* TASK:
Only the lines with "give" in the entries below belong in the answer; please copy them.

Saved entries
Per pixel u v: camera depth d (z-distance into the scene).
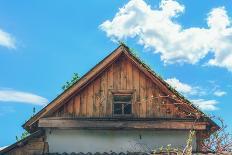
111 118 15.38
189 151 9.30
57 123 15.21
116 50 15.88
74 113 15.47
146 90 15.80
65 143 15.34
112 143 15.38
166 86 15.59
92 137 15.45
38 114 15.30
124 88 15.82
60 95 15.41
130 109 16.16
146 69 15.78
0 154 14.68
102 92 15.76
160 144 15.34
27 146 14.99
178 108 15.52
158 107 15.57
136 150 15.30
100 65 15.76
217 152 9.73
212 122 15.02
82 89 15.76
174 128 15.22
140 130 15.49
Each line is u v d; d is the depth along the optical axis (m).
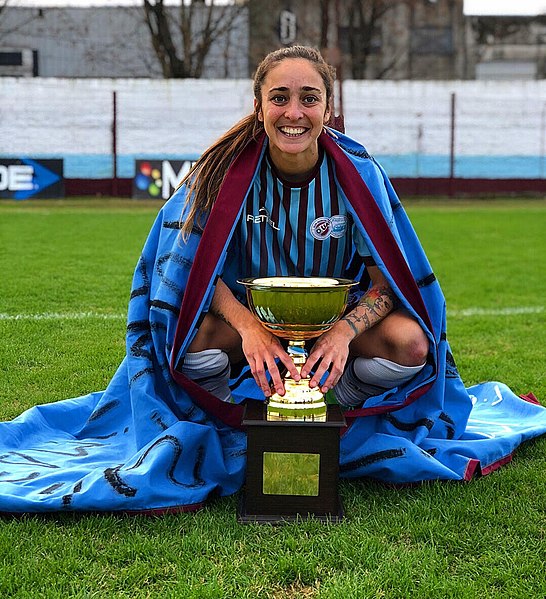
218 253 2.63
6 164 17.08
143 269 2.88
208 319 2.74
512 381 4.18
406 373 2.77
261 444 2.40
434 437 3.00
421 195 20.22
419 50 34.72
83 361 4.41
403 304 2.70
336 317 2.45
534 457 3.01
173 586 2.02
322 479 2.42
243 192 2.67
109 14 30.19
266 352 2.49
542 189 20.45
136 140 19.52
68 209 15.40
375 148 20.00
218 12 29.19
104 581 2.05
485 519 2.41
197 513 2.47
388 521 2.40
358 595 1.97
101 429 3.14
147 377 2.76
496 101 19.98
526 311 6.25
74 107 19.17
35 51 30.23
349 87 19.70
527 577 2.08
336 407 2.59
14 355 4.50
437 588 2.01
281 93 2.51
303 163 2.64
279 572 2.08
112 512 2.43
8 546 2.21
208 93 19.45
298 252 2.76
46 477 2.58
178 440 2.54
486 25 35.66
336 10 26.69
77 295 6.55
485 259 9.30
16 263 8.27
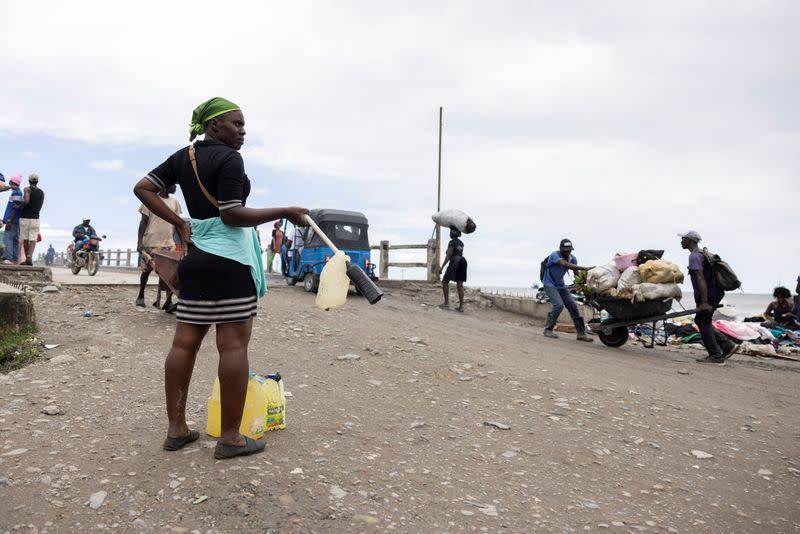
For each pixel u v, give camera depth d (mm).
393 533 2562
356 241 14727
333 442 3738
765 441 4645
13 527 2414
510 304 15820
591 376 6969
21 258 12328
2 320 6574
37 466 3041
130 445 3410
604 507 3074
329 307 3475
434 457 3654
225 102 3246
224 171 3055
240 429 3582
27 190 12094
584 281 10633
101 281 11656
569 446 4113
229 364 3172
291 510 2680
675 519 2996
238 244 3135
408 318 11617
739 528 2938
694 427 4922
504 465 3613
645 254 10039
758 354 10570
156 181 3229
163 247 8984
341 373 6047
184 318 3156
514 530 2707
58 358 5664
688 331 12383
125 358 5891
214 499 2732
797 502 3344
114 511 2594
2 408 4059
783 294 13203
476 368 6766
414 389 5590
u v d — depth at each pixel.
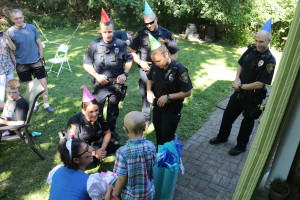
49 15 12.95
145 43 3.92
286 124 2.56
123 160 1.93
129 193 2.04
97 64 3.43
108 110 3.67
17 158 3.43
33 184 3.01
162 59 2.54
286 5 8.88
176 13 10.13
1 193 2.86
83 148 1.99
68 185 1.92
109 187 2.13
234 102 3.42
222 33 10.60
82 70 6.80
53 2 13.00
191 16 11.26
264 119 1.80
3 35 4.21
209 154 3.57
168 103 2.84
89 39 10.23
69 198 1.89
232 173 3.22
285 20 8.95
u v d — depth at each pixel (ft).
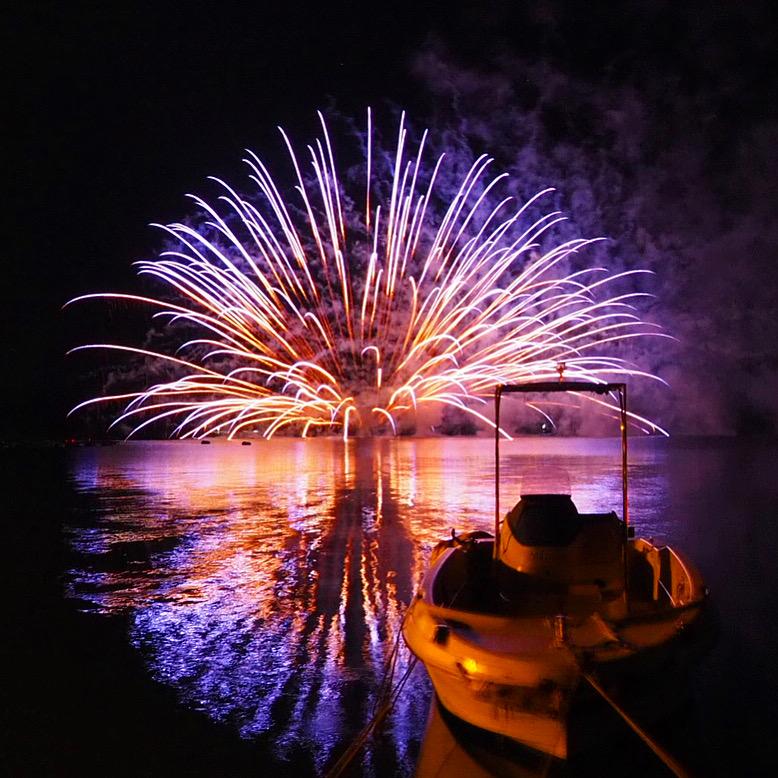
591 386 20.85
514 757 17.57
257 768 17.11
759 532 44.29
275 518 55.31
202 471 103.65
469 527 50.01
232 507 62.39
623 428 20.26
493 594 22.13
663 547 23.66
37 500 69.00
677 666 17.01
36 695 21.18
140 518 56.18
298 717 19.67
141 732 18.83
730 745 17.75
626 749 17.62
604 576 21.07
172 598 31.63
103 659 24.06
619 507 55.57
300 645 25.23
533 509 21.90
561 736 16.01
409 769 17.04
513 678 15.94
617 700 16.10
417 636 18.08
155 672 22.90
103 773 16.92
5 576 36.27
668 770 16.92
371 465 111.34
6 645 25.57
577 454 124.67
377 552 41.22
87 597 31.94
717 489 68.74
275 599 31.24
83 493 75.15
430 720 19.44
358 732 18.80
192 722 19.39
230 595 31.99
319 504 63.52
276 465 114.62
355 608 29.68
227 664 23.49
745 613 27.35
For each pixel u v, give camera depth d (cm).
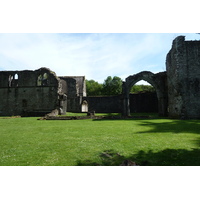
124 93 2147
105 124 1169
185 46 1627
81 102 3516
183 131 812
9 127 1072
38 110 2606
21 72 2708
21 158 451
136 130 870
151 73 2105
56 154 480
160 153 472
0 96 2680
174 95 1709
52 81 2650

* SOLUTION TO THE EXERCISE:
For each pixel u v, give camera depth d (mm).
For each pixel u v, give camera depth d (cm).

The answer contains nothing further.